DATA UNDER STUDY: Begin
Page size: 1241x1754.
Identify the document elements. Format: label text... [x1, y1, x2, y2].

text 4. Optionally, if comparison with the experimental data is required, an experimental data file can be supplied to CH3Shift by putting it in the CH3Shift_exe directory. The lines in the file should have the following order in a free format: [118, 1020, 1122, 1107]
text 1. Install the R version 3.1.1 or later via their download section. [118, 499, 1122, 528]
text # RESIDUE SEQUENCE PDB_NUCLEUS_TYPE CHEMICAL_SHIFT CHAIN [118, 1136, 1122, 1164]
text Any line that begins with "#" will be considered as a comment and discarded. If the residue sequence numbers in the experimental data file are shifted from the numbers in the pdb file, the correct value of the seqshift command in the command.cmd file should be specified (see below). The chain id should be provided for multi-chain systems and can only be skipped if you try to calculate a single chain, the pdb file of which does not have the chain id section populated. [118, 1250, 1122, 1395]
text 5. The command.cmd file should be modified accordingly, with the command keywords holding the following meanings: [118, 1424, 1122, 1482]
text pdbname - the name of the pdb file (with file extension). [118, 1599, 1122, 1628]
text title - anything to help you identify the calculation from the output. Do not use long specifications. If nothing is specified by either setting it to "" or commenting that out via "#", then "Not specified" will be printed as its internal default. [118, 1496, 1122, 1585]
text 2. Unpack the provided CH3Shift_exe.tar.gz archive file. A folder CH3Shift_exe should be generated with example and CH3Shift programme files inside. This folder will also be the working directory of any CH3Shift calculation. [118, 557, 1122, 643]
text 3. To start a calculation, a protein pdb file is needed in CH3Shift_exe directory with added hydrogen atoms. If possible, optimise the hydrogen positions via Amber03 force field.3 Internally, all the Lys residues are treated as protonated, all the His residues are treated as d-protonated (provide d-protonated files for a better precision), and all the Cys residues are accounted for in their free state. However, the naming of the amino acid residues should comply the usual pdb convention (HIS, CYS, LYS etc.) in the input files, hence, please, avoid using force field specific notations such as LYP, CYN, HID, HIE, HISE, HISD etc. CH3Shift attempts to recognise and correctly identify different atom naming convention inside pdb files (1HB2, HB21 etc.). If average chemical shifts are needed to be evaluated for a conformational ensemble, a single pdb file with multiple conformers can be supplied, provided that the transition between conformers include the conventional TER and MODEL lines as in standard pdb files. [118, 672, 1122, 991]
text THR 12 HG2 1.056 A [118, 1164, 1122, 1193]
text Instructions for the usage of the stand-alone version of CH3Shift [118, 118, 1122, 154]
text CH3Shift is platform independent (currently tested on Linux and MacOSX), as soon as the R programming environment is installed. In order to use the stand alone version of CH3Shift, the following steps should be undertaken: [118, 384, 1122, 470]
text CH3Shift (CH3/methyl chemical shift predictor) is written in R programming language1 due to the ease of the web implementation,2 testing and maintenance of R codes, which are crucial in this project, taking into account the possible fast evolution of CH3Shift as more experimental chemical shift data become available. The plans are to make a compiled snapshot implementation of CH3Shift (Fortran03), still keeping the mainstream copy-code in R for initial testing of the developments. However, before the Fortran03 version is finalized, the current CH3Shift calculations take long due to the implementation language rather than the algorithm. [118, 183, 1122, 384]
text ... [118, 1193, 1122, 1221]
DATA UNDER STUDY: End
**TASK TO CARRY OUT:** The records need to be copied exactly, with no line left out.

**WORKED SOLUTION:**
Page size: 1241x1754.
Identify the document elements. Format: label text... [x1, y1, x2, y2].

text 4. Optionally, if comparison with the experimental data is required, an experimental data file can be supplied to CH3Shift by putting it in the CH3Shift_exe directory. The lines in the file should have the following order in a free format: [118, 1020, 1122, 1107]
text 1. Install the R version 3.1.1 or later via their download section. [118, 499, 1122, 528]
text # RESIDUE SEQUENCE PDB_NUCLEUS_TYPE CHEMICAL_SHIFT CHAIN [118, 1136, 1122, 1164]
text Any line that begins with "#" will be considered as a comment and discarded. If the residue sequence numbers in the experimental data file are shifted from the numbers in the pdb file, the correct value of the seqshift command in the command.cmd file should be specified (see below). The chain id should be provided for multi-chain systems and can only be skipped if you try to calculate a single chain, the pdb file of which does not have the chain id section populated. [118, 1250, 1122, 1395]
text 5. The command.cmd file should be modified accordingly, with the command keywords holding the following meanings: [118, 1424, 1122, 1482]
text pdbname - the name of the pdb file (with file extension). [118, 1599, 1122, 1628]
text title - anything to help you identify the calculation from the output. Do not use long specifications. If nothing is specified by either setting it to "" or commenting that out via "#", then "Not specified" will be printed as its internal default. [118, 1496, 1122, 1585]
text 2. Unpack the provided CH3Shift_exe.tar.gz archive file. A folder CH3Shift_exe should be generated with example and CH3Shift programme files inside. This folder will also be the working directory of any CH3Shift calculation. [118, 557, 1122, 643]
text 3. To start a calculation, a protein pdb file is needed in CH3Shift_exe directory with added hydrogen atoms. If possible, optimise the hydrogen positions via Amber03 force field.3 Internally, all the Lys residues are treated as protonated, all the His residues are treated as d-protonated (provide d-protonated files for a better precision), and all the Cys residues are accounted for in their free state. However, the naming of the amino acid residues should comply the usual pdb convention (HIS, CYS, LYS etc.) in the input files, hence, please, avoid using force field specific notations such as LYP, CYN, HID, HIE, HISE, HISD etc. CH3Shift attempts to recognise and correctly identify different atom naming convention inside pdb files (1HB2, HB21 etc.). If average chemical shifts are needed to be evaluated for a conformational ensemble, a single pdb file with multiple conformers can be supplied, provided that the transition between conformers include the conventional TER and MODEL lines as in standard pdb files. [118, 672, 1122, 991]
text THR 12 HG2 1.056 A [118, 1164, 1122, 1193]
text Instructions for the usage of the stand-alone version of CH3Shift [118, 118, 1122, 154]
text CH3Shift is platform independent (currently tested on Linux and MacOSX), as soon as the R programming environment is installed. In order to use the stand alone version of CH3Shift, the following steps should be undertaken: [118, 384, 1122, 470]
text CH3Shift (CH3/methyl chemical shift predictor) is written in R programming language1 due to the ease of the web implementation,2 testing and maintenance of R codes, which are crucial in this project, taking into account the possible fast evolution of CH3Shift as more experimental chemical shift data become available. The plans are to make a compiled snapshot implementation of CH3Shift (Fortran03), still keeping the mainstream copy-code in R for initial testing of the developments. However, before the Fortran03 version is finalized, the current CH3Shift calculations take long due to the implementation language rather than the algorithm. [118, 183, 1122, 384]
text ... [118, 1193, 1122, 1221]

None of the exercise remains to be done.